Joint Attention: Its Origins and Role in Development

By Chris Moore; Philip J. Dunham | Go to book overview

Chapter 3
The Eye Direction Detector (EDD) and the Shared Attention Mechanism (SAM): Two Cases for Evolutionary Psychology

Simon Baron-Cohen
University of Cambridge

To be a viable hypothesis about human psychological architecture, the design proposed must be able to meet both solvability and evolvability criteria [emphasis added]: It must be able to solve the problems that we observe modern humans routinely solving and it must solve all the problems that were necessary for humans to survive and reproduce in ancestral environments.
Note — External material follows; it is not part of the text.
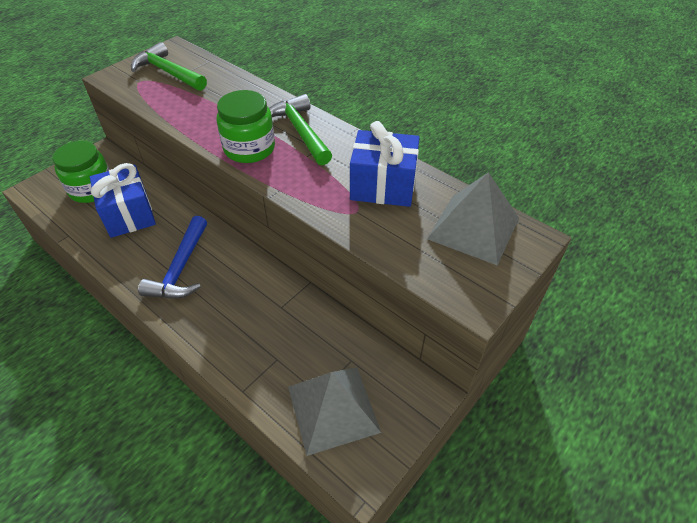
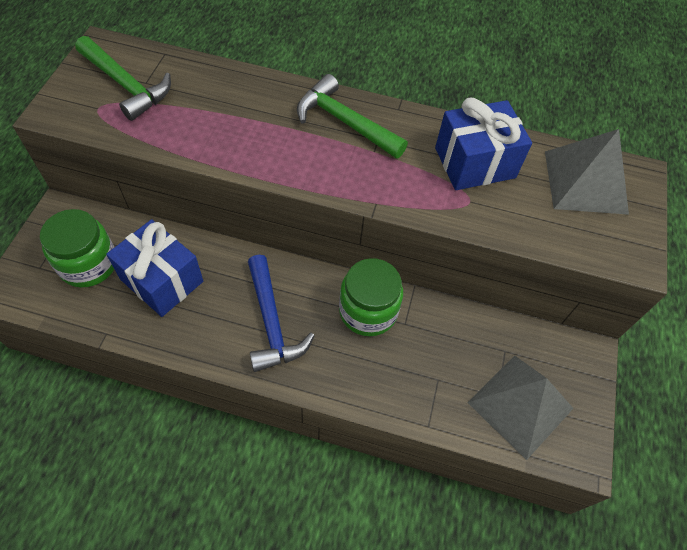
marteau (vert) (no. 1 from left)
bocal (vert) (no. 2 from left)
-- Tooby & Cosmides, 1992, p. 110

Imagine that you are walking onto a crowded train. You see a remaining empty seat, so you go across and sit down. You get out your book, and settle into it. During the journey, you become aware of a feeling that someone is looking at you. You glance along the carriage and, sure enough, someone is looking at you. As soon as you make eye contact with this stranger, he looks away. To my mind, this phenomenon is rather striking in that it is not immediately obvious how you would have known that someone was looking at you if you were already engaged in another activity. One possibility is that as the train was going along you were occasionally rapidly scanning the other passengers' faces. Given that there was quite a crowd, perhaps your perceptual system only superficially processed those faces whose eyes were directed away from you, because to have processed each and every face in any deeper way would have led to information overload, and would be of little adaptive value. But among that sea of faces there was one whose eyes were directed at you, which your perceptual system processed in more detail. In this chapter, I discuss the evidence that "eyes looking at me" are especially salient.